*** Opening of PAGE EXTRACT ***

Agence France-Presse and Times of Israel & ABC News & The Guardian – 2014-02-05 01:35:53
Israel Offers $20 Million to Turkish Flotilla Victims
Report cites diplomatic sources saying Turkey has not yet responded to offer intended to restore relations between the former allies
Agence France-Presse and Times of Israel Staff
TEL AVIV (February 3, 2014) — Israel has reportedly offered Turkey $20 million in compensation to the families of those killed and wounded in its 2010 raid on a Gaza-bound flotilla.
Citing unnamed Western diplomats briefed on the ongoing negotiations with Ankara, the Haaretz daily reported on Monday that Turkey had yet to respond to the Israeli offer.
Once-close relations between the two nations fell apart under the rule of the Islamist Justice and Development Party (AKP) in Ankara. With tensions already strained, in May 2010, Israeli commandos killed nine Turkish nationals when they came under attack during a pre-dawn raid to take control of the Mavi Marmara, a ship that was seeking to break Israel’s naval blockade on the Hamas-ruled Gaza Strip.
The incident provoked a major diplomatic crisis between the former regional allies, with Ankara demanding a formal apology, compensation for the families of the victims and an end to the blockade of Gaza.
Talks finally began in March 2013 after Israel extended a formal apology to Turkey to get relations back on track following top-level intervention by US President Barack Obama.
The talks stalled for several months but were revived in December when Israeli negotiators traveled to Istanbul and Turkey lowered its demands for compensation, Haaretz reported.
Western diplomats quoted by the paper said Ankara had demanded $30 million, but Israel was initially willing to give only $15 million.
Prime Minister Benjamin Netanyahu later decided to up Israel’s offer to $20 million, with an extra $3 million available “if necessary to secure an agreement,” the paper said.
The funds will not be paid directly to the families of the dead and wounded, but will be deposited in a humanitarian fund and distributed to them in accordance with defined criteria, it said.
Netanyahu’s office refused to comment on the report.
American, 19, Among Gaza Flotilla Dead
Furkan Dogan Was Shot Five Times, Including Four Times in Head
Zoe Magee / ABC News
(June 3, 2010) — A US citizen who lived in Turkey is among the nine people killed when Israeli commandos stormed a Turkish aid ship heading for the Gaza Strip, officials said today. The victim was identified as Furkan Dogan, 19, a Turkish-American. A forensic report said he was shot at close range, with four bullets in his head and one in his chest, according to the ANATOlian news agency.
Dogan was a high school student studying social sciences in the town of Kayseri in central Turkey. He was born in Troy, NY, and moved to Turkey at the age of 2. He will be buried in his hometown tomorrow.

*** Close of PAGE EXTRACT ***
*** Opening of RECORDED INFORMATION ***

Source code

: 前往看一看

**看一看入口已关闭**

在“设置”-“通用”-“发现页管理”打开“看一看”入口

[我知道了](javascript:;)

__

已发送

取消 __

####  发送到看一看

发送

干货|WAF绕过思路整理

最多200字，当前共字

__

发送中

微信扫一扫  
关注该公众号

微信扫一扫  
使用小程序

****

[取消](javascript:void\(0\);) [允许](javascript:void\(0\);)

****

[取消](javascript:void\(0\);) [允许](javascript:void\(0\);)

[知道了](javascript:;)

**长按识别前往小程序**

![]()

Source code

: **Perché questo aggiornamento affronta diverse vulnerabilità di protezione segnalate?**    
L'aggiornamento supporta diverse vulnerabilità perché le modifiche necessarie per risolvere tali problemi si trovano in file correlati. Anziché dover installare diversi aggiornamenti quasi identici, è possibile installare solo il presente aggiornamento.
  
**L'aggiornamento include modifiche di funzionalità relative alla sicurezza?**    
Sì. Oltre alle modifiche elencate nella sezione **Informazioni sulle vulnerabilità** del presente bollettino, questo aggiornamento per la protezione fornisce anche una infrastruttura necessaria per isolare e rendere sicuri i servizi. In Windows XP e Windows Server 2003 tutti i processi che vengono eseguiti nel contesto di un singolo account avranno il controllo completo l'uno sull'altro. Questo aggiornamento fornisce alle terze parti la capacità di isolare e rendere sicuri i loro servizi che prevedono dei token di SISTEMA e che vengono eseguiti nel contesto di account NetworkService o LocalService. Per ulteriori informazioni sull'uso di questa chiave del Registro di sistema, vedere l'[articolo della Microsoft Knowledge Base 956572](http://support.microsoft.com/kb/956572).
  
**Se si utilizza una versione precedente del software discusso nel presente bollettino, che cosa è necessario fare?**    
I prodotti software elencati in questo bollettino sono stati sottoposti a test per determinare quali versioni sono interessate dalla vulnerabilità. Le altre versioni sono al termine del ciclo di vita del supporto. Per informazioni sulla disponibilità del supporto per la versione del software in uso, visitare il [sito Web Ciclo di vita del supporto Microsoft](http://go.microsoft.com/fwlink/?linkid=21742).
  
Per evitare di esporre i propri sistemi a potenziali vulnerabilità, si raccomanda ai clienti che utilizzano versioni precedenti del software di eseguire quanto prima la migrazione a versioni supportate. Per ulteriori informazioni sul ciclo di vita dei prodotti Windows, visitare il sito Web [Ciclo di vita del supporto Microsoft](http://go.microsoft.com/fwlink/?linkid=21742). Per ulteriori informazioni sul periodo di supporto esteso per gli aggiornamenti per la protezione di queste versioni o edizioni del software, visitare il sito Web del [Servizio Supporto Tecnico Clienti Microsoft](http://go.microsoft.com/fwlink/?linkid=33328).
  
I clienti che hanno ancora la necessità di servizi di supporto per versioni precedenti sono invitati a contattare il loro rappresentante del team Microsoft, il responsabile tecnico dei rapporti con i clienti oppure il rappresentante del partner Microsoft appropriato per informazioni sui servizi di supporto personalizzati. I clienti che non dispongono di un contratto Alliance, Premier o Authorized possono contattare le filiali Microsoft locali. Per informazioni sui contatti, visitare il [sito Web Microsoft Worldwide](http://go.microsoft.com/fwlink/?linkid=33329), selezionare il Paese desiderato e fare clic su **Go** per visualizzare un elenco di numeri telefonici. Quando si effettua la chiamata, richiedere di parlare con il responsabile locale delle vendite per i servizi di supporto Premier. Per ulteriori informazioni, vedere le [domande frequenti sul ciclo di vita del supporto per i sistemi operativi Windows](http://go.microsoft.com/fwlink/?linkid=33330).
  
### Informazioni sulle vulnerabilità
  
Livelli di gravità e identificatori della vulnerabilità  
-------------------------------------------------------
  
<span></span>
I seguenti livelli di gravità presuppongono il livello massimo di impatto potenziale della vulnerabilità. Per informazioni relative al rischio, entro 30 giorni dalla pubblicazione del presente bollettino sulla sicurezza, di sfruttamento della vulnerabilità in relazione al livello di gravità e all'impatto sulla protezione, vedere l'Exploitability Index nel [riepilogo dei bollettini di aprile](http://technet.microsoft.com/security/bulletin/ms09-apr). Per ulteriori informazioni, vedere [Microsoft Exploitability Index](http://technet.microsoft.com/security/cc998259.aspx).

*** Close of RECORDED INFORMATION ***

*DIRECTIONS FOR THIS TASK*:
According to the flotilla compensation article, how would the funds reach the families of the dead and wounded?

*EXPECTED OUTPUT*:
The funds would be deposited in a humanitarian fund and distributed to the families according to defined criteria, not paid to them directly.